### Stated task
Write out the data below again, swapping each "locality" for "site" and keeping everything else the same.

[Items from a data source]

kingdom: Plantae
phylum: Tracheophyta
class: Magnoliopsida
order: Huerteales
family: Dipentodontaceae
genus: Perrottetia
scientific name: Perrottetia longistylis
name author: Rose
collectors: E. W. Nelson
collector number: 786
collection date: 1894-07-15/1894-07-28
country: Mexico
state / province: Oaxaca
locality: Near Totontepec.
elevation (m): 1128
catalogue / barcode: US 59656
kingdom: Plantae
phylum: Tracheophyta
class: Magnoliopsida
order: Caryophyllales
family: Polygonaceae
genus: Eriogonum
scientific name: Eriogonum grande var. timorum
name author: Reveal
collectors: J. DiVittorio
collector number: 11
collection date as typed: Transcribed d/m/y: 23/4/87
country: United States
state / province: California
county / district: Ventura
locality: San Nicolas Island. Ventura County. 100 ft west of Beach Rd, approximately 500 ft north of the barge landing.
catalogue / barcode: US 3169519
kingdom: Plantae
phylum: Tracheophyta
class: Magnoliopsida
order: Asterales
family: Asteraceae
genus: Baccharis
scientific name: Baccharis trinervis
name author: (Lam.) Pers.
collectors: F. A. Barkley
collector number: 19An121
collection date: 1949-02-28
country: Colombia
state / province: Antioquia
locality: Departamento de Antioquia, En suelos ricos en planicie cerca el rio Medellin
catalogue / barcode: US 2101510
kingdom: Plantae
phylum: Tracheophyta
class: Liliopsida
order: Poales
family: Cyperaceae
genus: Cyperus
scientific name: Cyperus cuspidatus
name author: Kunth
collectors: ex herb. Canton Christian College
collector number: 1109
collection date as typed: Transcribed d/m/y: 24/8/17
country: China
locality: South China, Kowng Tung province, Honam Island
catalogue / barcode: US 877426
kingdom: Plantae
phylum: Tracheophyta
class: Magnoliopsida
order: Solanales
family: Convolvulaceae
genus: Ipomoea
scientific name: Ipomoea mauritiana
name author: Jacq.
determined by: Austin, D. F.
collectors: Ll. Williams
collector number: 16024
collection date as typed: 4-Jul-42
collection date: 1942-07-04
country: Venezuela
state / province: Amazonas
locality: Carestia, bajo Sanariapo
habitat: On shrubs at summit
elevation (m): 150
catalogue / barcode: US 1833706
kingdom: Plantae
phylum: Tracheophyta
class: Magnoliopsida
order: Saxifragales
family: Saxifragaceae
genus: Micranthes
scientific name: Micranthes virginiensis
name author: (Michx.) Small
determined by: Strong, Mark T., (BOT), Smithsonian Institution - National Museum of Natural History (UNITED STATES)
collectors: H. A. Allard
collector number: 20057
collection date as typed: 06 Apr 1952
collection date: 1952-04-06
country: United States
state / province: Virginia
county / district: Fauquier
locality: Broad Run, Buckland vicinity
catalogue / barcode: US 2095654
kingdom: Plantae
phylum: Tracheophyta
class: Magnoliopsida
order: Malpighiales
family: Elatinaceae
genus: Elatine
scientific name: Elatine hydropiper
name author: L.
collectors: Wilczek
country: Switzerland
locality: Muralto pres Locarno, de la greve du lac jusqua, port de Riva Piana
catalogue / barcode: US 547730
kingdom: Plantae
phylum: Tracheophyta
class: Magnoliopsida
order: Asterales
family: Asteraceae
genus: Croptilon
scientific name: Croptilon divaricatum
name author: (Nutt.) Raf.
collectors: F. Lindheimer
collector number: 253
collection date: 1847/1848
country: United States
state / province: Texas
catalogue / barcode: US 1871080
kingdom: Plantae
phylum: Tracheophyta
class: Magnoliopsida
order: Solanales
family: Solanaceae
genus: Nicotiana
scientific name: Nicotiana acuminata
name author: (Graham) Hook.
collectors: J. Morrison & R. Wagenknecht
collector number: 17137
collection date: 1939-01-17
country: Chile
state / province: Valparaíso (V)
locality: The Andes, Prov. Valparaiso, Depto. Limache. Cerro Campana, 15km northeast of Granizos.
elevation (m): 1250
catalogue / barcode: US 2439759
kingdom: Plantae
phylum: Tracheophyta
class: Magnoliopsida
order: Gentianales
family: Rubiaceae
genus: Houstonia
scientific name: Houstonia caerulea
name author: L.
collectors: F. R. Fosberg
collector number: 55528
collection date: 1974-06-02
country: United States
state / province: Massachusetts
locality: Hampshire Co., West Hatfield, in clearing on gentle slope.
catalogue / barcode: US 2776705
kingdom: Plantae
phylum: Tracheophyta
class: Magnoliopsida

### Exercise solution
kingdom: Plantae
phylum: Tracheophyta
class: Magnoliopsida
order: Huerteales
family: Dipentodontaceae
genus: Perrottetia
scientific name: Perrottetia longistylis
name author: Rose
collectors: E. W. Nelson
collector number: 786
collection date: 1894-07-15/1894-07-28
country: Mexico
state / province: Oaxaca
site: Near Totontepec.
elevation (m): 1128
catalogue / barcode: US 59656
kingdom: Plantae
phylum: Tracheophyta
class: Magnoliopsida
order: Caryophyllales
family: Polygonaceae
genus: Eriogonum
scientific name: Eriogonum grande var. timorum
name author: Reveal
collectors: J. DiVittorio
collector number: 11
collection date as typed: Transcribed d/m/y: 23/4/87
country: United States
state / province: California
county / district: Ventura
site: San Nicolas Island. Ventura County. 100 ft west of Beach Rd, approximately 500 ft north of the barge landing.
catalogue / barcode: US 3169519
kingdom: Plantae
phylum: Tracheophyta
class: Magnoliopsida
order: Asterales
family: Asteraceae
genus: Baccharis
scientific name: Baccharis trinervis
name author: (Lam.) Pers.
collectors: F. A. Barkley
collector number: 19An121
collection date: 1949-02-28
country: Colombia
state / province: Antioquia
site: Departamento de Antioquia, En suelos ricos en planicie cerca el rio Medellin
catalogue / barcode: US 2101510
kingdom: Plantae
phylum: Tracheophyta
class: Liliopsida
order: Poales
family: Cyperaceae
genus: Cyperus
scientific name: Cyperus cuspidatus
name author: Kunth
collectors: ex herb. Canton Christian College
collector number: 1109
collection date as typed: Transcribed d/m/y: 24/8/17
country: China
site: South China, Kowng Tung province, Honam Island
catalogue / barcode: US 877426
kingdom: Plantae
phylum: Tracheophyta
class: Magnoliopsida
order: Solanales
family: Convolvulaceae
genus: Ipomoea
scientific name: Ipomoea mauritiana
name author: Jacq.
determined by: Austin, D. F.
collectors: Ll. Williams
collector number: 16024
collection date as typed: 4-Jul-42
collection date: 1942-07-04
country: Venezuela
state / province: Amazonas
site: Carestia, bajo Sanariapo
habitat: On shrubs at summit
elevation (m): 150
catalogue / barcode: US 1833706
kingdom: Plantae
phylum: Tracheophyta
class: Magnoliopsida
order: Saxifragales
family: Saxifragaceae
genus: Micranthes
scientific name: Micranthes virginiensis
name author: (Michx.) Small
determined by: Strong, Mark T., (BOT), Smithsonian Institution - National Museum of Natural History (UNITED STATES)
collectors: H. A. Allard
collector number: 20057
collection date as typed: 06 Apr 1952
collection date: 1952-04-06
country: United States
state / province: Virginia
county / district: Fauquier
site: Broad Run, Buckland vicinity
catalogue / barcode: US 2095654
kingdom: Plantae
phylum: Tracheophyta
class: Magnoliopsida
order: Malpighiales
family: Elatinaceae
genus: Elatine
scientific name: Elatine hydropiper
name author: L.
collectors: Wilczek
country: Switzerland
site: Muralto pres Locarno, de la greve du lac jusqua, port de Riva Piana
catalogue / barcode: US 547730
kingdom: Plantae
phylum: Tracheophyta
class: Magnoliopsida
order: Asterales
family: Asteraceae
genus: Croptilon
scientific name: Croptilon divaricatum
name author: (Nutt.) Raf.
collectors: F. Lindheimer
collector number: 253
collection date: 1847/1848
country: United States
state / province: Texas
catalogue / barcode: US 1871080
kingdom: Plantae
phylum: Tracheophyta
class: Magnoliopsida
order: Solanales
family: Solanaceae
genus: Nicotiana
scientific name: Nicotiana acuminata
name author: (Graham) Hook.
collectors: J. Morrison & R. Wagenknecht
collector number: 17137
collection date: 1939-01-17
country: Chile
state / province: Valparaíso (V)
site: The Andes, Prov. Valparaiso, Depto. Limache. Cerro Campana, 15km northeast of Granizos.
elevation (m): 1250
catalogue / barcode: US 2439759
kingdom: Plantae
phylum: Tracheophyta
class: Magnoliopsida
order: Gentianales
family: Rubiaceae
genus: Houstonia
scientific name: Houstonia caerulea
name author: L.
collectors: F. R. Fosberg
collector number: 55528
collection date: 1974-06-02
country: United States
state / province: Massachusetts
site: Hampshire Co., West Hatfield, in clearing on gentle slope.
catalogue / barcode: US 2776705
kingdom: Plantae
phylum: Tracheophyta
class: Magnoliopsida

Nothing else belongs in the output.